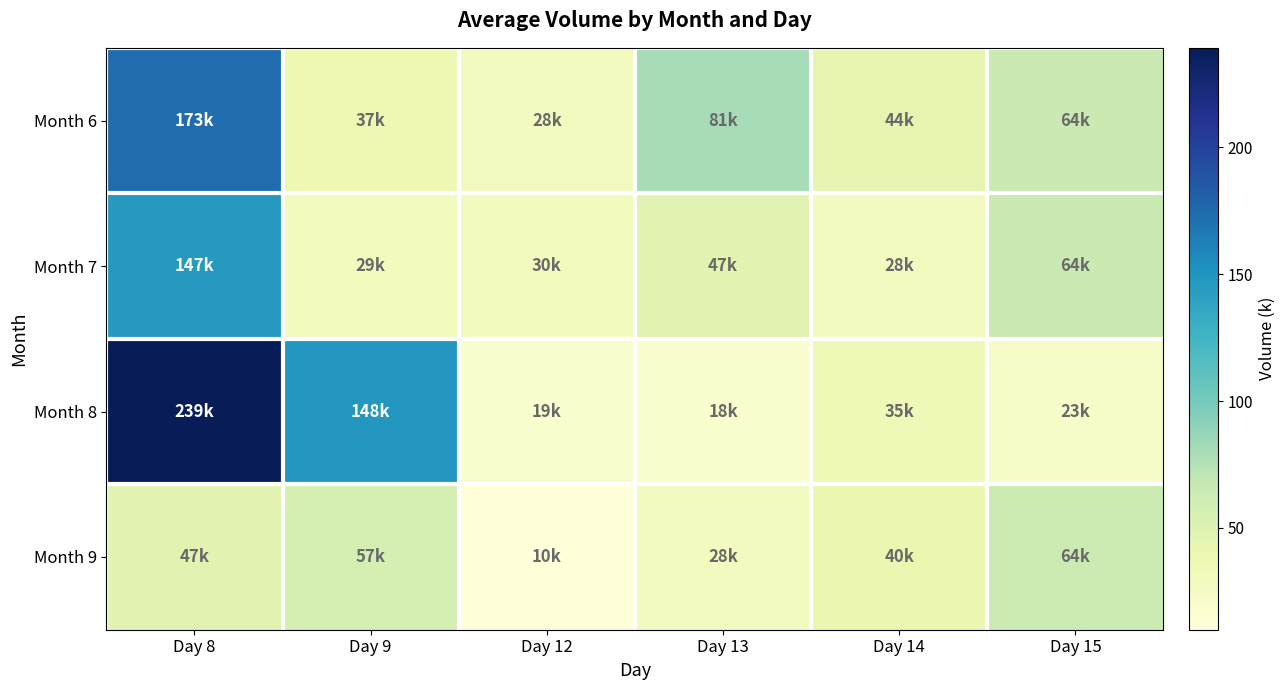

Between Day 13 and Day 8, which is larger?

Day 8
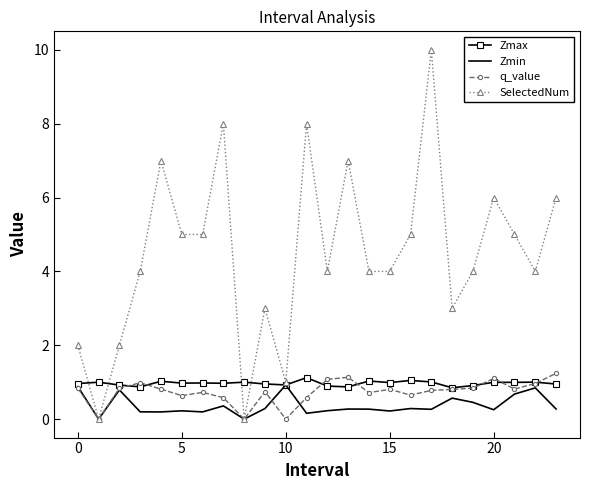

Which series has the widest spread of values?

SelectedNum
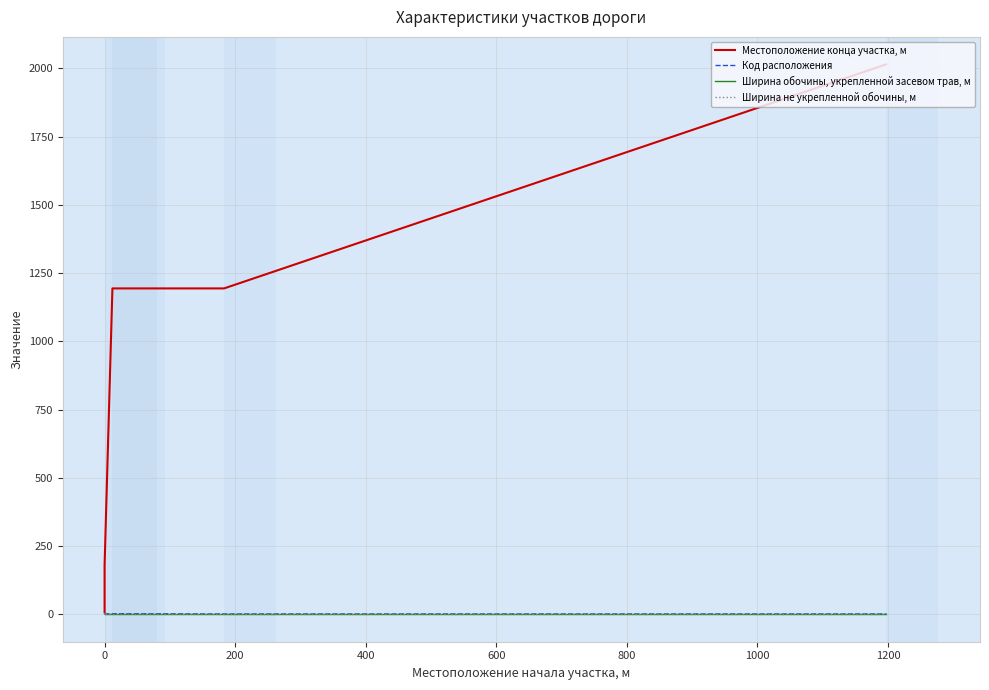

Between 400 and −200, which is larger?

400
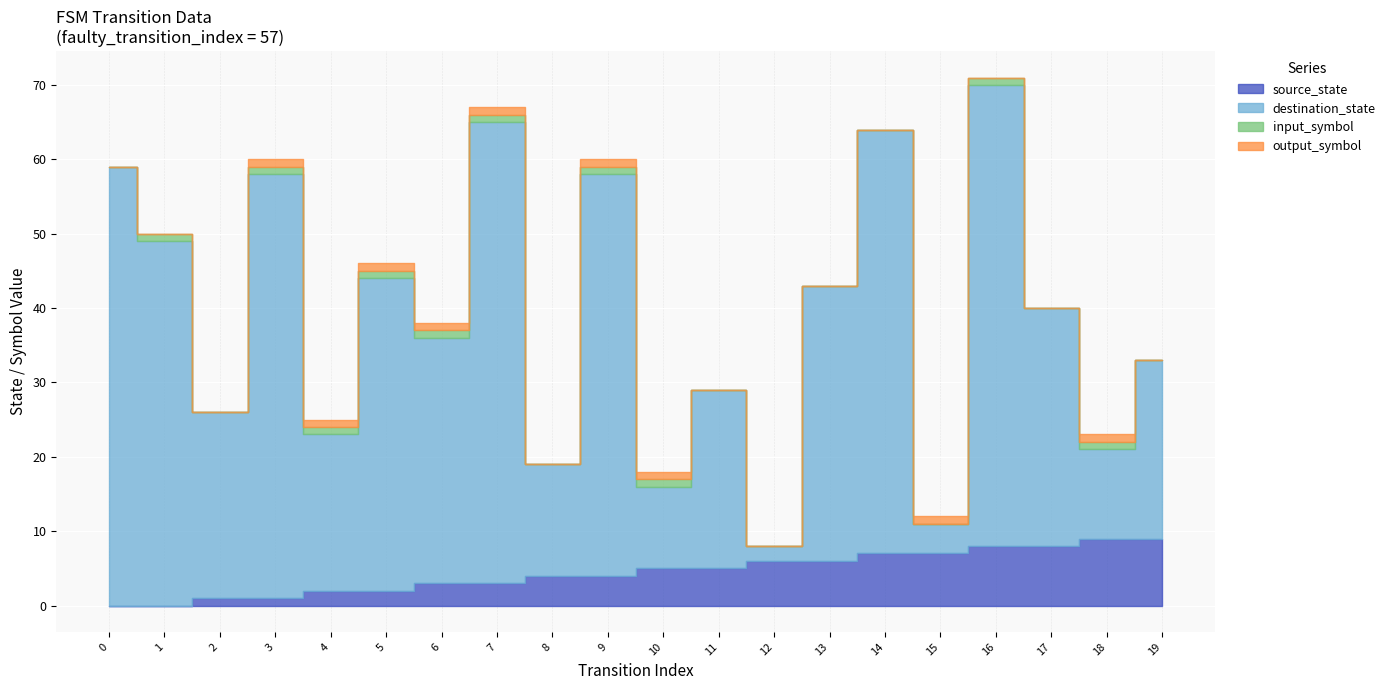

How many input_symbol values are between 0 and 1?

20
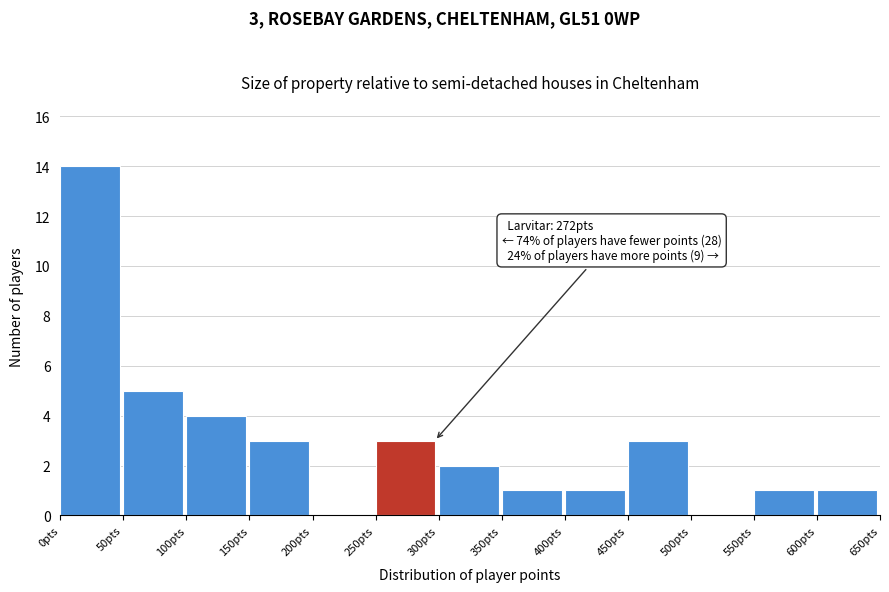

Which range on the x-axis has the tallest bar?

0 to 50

--- --- ---

### YOUR GOAL
Print everything from the line containing "Which series has the widest spread of values?" down to the last of the lines, leaving out the pictures.

### SOLUTION TO THE EXERCISE
Which series has the widest spread of values?

SelectedNum

Between 400 and −200, which is larger?

400

How many input_symbol values are between 0 and 1?

20

Which range on the x-axis has the tallest bar?

0 to 50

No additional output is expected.